Ainsi fut fait. Un quart d'heure après nous le quittions avec
maints remerciements, nantis de nos informations. J'ai un peu craint qu'il
n'explose quand, alors qu'il lui présentait sa dextre pour une ultime poignée
de main, la Belette s'est empressée de lui claquer un baisemain baveux en
articulant bien fort :
- "Mes amitiés à vot' bergère !" avant de lui
tourner le dos et de s'engouffrer dans la voiture. Mais non, son éducation a
été la plus forte.
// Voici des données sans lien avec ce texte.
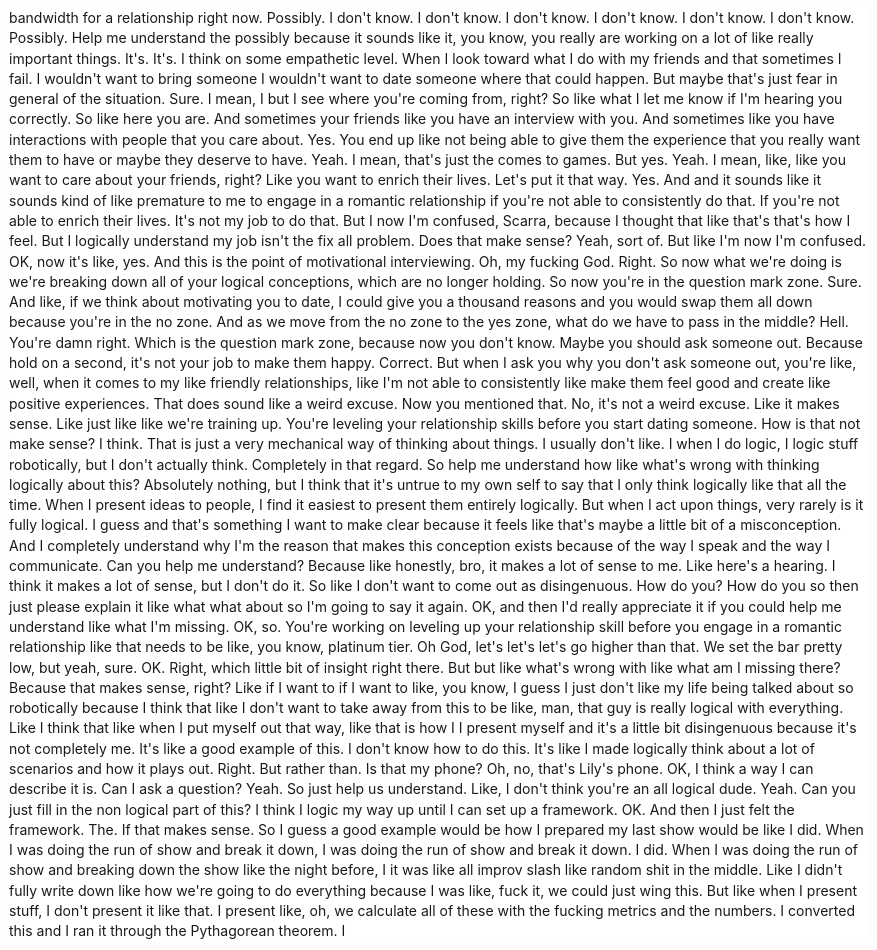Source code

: bandwidth for a relationship right now. Possibly. I don't know. I don't know. I don't know. I don't know. I don't know. I don't know. Possibly. Help me understand the possibly because it sounds like it, you know, you really are working on a lot of like really important things. It's. It's. I think on some empathetic level. When I look toward what I do with my friends and that sometimes I fail. I wouldn't want to bring someone I wouldn't want to date someone where that could happen. But maybe that's just fear in general of the situation. Sure. I mean, I but I see where you're coming from, right? So like what I let me know if I'm hearing you correctly. So like here you are. And sometimes your friends like you have an interview with you. And sometimes like you have interactions with people that you care about. Yes. You end up like not being able to give them the experience that you really want them to have or maybe they deserve to have. Yeah. I mean, that's just the comes to games. But yes. Yeah. I mean, like, like you want to care about your friends, right? Like you want to enrich their lives. Let's put it that way. Yes. And and it sounds like it sounds kind of like premature to me to engage in a romantic relationship if you're not able to consistently do that. If you're not able to enrich their lives. It's not my job to do that. But I now I'm confused, Scarra, because I thought that like that's that's how I feel. But I logically understand my job isn't the fix all problem. Does that make sense? Yeah, sort of. But like I'm now I'm confused. OK, now it's like, yes. And this is the point of motivational interviewing. Oh, my fucking God. Right. So now what we're doing is we're breaking down all of your logical conceptions, which are no longer holding. So now you're in the question mark zone. Sure. And like, if we think about motivating you to date, I could give you a thousand reasons and you would swap them all down because you're in the no zone. And as we move from the no zone to the yes zone, what do we have to pass in the middle? Hell. You're damn right. Which is the question mark zone, because now you don't know. Maybe you should ask someone out. Because hold on a second, it's not your job to make them happy. Correct. But when I ask you why you don't ask someone out, you're like, well, when it comes to my like friendly relationships, like I'm not able to consistently like make them feel good and create like positive experiences. That does sound like a weird excuse. Now you mentioned that. No, it's not a weird excuse. Like it makes sense. Like just like like we're training up. You're leveling your relationship skills before you start dating someone. How is that not make sense? I think. That is just a very mechanical way of thinking about things. I usually don't like. I when I do logic, I logic stuff robotically, but I don't actually think. Completely in that regard. So help me understand how like what's wrong with thinking logically about this? Absolutely nothing, but I think that it's untrue to my own self to say that I only think logically like that all the time. When I present ideas to people, I find it easiest to present them entirely logically. But when I act upon things, very rarely is it fully logical. I guess and that's something I want to make clear because it feels like that's maybe a little bit of a misconception. And I completely understand why I'm the reason that makes this conception exists because of the way I speak and the way I communicate. Can you help me understand? Because like honestly, bro, it makes a lot of sense to me. Like here's a hearing. I think it makes a lot of sense, but I don't do it. So like I don't want to come out as disingenuous. How do you? How do you so then just please explain it like what what about so I'm going to say it again. OK, and then I'd really appreciate it if you could help me understand like what I'm missing. OK, so. You're working on leveling up your relationship skill before you engage in a romantic relationship like that needs to be like, you know, platinum tier. Oh God, let's let's let's go higher than that. We set the bar pretty low, but yeah, sure. OK. Right, which little bit of insight right there. But but like what's wrong with like what am I missing there? Because that makes sense, right? Like if I want to if I want to like, you know, I guess I just don't like my life being talked about so robotically because I think that like I don't want to take away from this to be like, man, that guy is really logical with everything. Like I think that like when I put myself out that way, like that is how I I present myself and it's a little bit disingenuous because it's not completely me. It's like a good example of this. I don't know how to do this. It's like I made logically think about a lot of scenarios and how it plays out. Right. But rather than. Is that my phone? Oh, no, that's Lily's phone. OK, I think a way I can describe it is. Can I ask a question? Yeah. So just help us understand. Like, I don't think you're an all logical dude. Yeah. Can you just fill in the non logical part of this? I think I logic my way up until I can set up a framework. OK. And then I just felt the framework. The. If that makes sense. So I guess a good example would be how I prepared my last show would be like I did. When I was doing the run of show and break it down, I was doing the run of show and break it down. I did. When I was doing the run of show and breaking down the show like the night before, I it was like all improv slash like random shit in the middle. Like I didn't fully write down like how we're going to do everything because I was like, fuck it, we could just wing this. But like when I present stuff, I don't present it like that. I present like, oh, we calculate all of these with the fucking metrics and the numbers. I converted this and I ran it through the Pythagorean theorem. I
Quelques instants plus tard, comme j'expliquais à Isabelle
qu'une femme ne baise pas la main d'un homme, sauf dans certaines circonstances
très "parties culières", elle a éclaté de rire, avant de m'avouer :
-" Je vais vous apprendre un truc, mon capitaine. Mon
nom complet, c'est Le Fur de Setinquec, avec quatre quarts de noblesse avérés,
et huit grands frères. J'ai été élevée à la Légion d'honneur. Alors, les
trouducs comme lui, dont la particule a été achetée par un grand père bourge
qui devenu riche en exploitant le populo, permettez, mais je m'en prends deux
tous les matins avant le petit dèj' !" Je n'ai rien trouvé à
répondre.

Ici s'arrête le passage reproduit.